Today's news

七月 21, 2006

Pupils underestimate level of graduate debt, survey finds
The average sixthformer expects to leave university with debts of just over £6,000 - less than half the average amount graduates actually owe, research show's. Students aged between 16 and 19 expect to graduate with debts of £6,199, £1,000 less than the £7,208 people expected to owe last year, despite annual tuition fees of up to £3,000 being introduced in September. Parents were not much better at estimating the financial burden of going to university, with the average parent expecting their child to accrue debts of £7,080.
The Guardian

Child car question formula created
A professor of mathematics has worked out an equation to calculate how long into a car journey it takes a child to ask: "Are we nearly there yet?" The inevitable and often repeated inquiry is set to ring out across the UK as schools break up for the summer holidays. Now drivers on long, hot car journeys along Britain's traffic-choked roads will be able to predict exactly when the little backseaters will first ask the question. Dwight Barkley, of the mathematics department at Warwick University, uses a number of factors to work out the equation.
The Guardian, The Scotsman

Film composer to ensure students know the score
A Hollywood composer who has twice won a prestigious Emmy Award is returning to Edinburgh to take a masterclass at Napier University.
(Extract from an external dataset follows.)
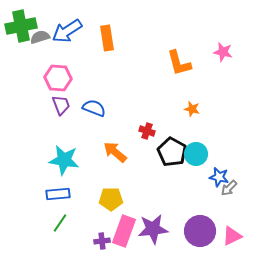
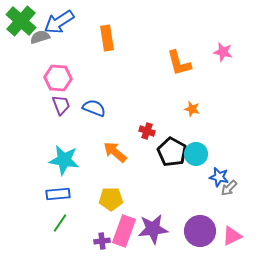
green cross: moved 5 px up; rotated 36 degrees counterclockwise
blue arrow: moved 8 px left, 9 px up
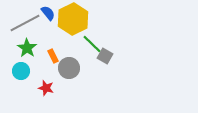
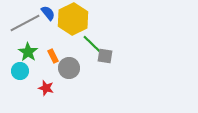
green star: moved 1 px right, 4 px down
gray square: rotated 21 degrees counterclockwise
cyan circle: moved 1 px left
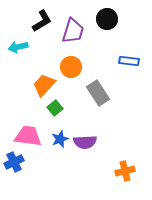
Hummie Mann, who has written soundtracks for TV shows such as The Simpsons as well as major films, is again running Napier's film-scoring programme. Mann has worked with many of the world's leading film and entertainment figures over the past 20 years. He has scored films including Robin Hood: Men in Tights , conducted the music for The Addams Family and City Slickers , and co-produced scores on A Few Good Men and Sleepless in Seattle .
The Scotsman

Geneticists shoot for Neanderthal genome in two years
We have the modern human genome. Now researchers are set to sequence the DNA of our extinct cousins: Neanderthal man. The Max Planck Institute for Evolutionary Anthropology in Leipzig, Germany, in collaboration with 454 Life Sciences Corporation, in Branford, Connecticut, today announced a plan to have a first draft of the Homo neanderthalensis genome within two years. Comparing the result with modern human and other primate genomes should help to clarify the evolutionary relationship between humans and Neanderthals. It may also illuminate the genetic changes that enabled humans to leave Africa and rapidly spread around the world about 100,000 years ago.
Nature

Flowers dwindle with plight of the bee
Wild bees and the flowers they pollinate are in serious decline in Britain, according to research that suggests that the future of many species is under threat. A survey of hundreds of sites across Britain has revealed that the diversity of bee species found has fallen in almost 80 per cent of them, and that the plant species that rely on them to reproduce are suffering a parallel decline. The trend could strip the countryside of one of its most characteristic insects and many of the wild flowers that bees pollinate. “We were shocked by the decline in plants as well as bees,” said Koos Biesmeijer of Leeds University, who led the research.
The Times

Squirrels blamed for silencing songbirds
Grey squirrels and feral cats have wiped out more songbird populations than bird predators or changes in farming methods, a report claims this week. The report by Roy Brown of Birkbeck, University of London, indicates that large, uncontrolled populations of grey squirrels can attack more than 90 per cent of songbird nests in their area and that mammalian predators can account for the loss of between one third and three quarters of songbirds. If there is also raptor activity, such as goshawks, there can be 100 per cent breeding failure and the loss of up to 85 per cent of adult birds in a locality.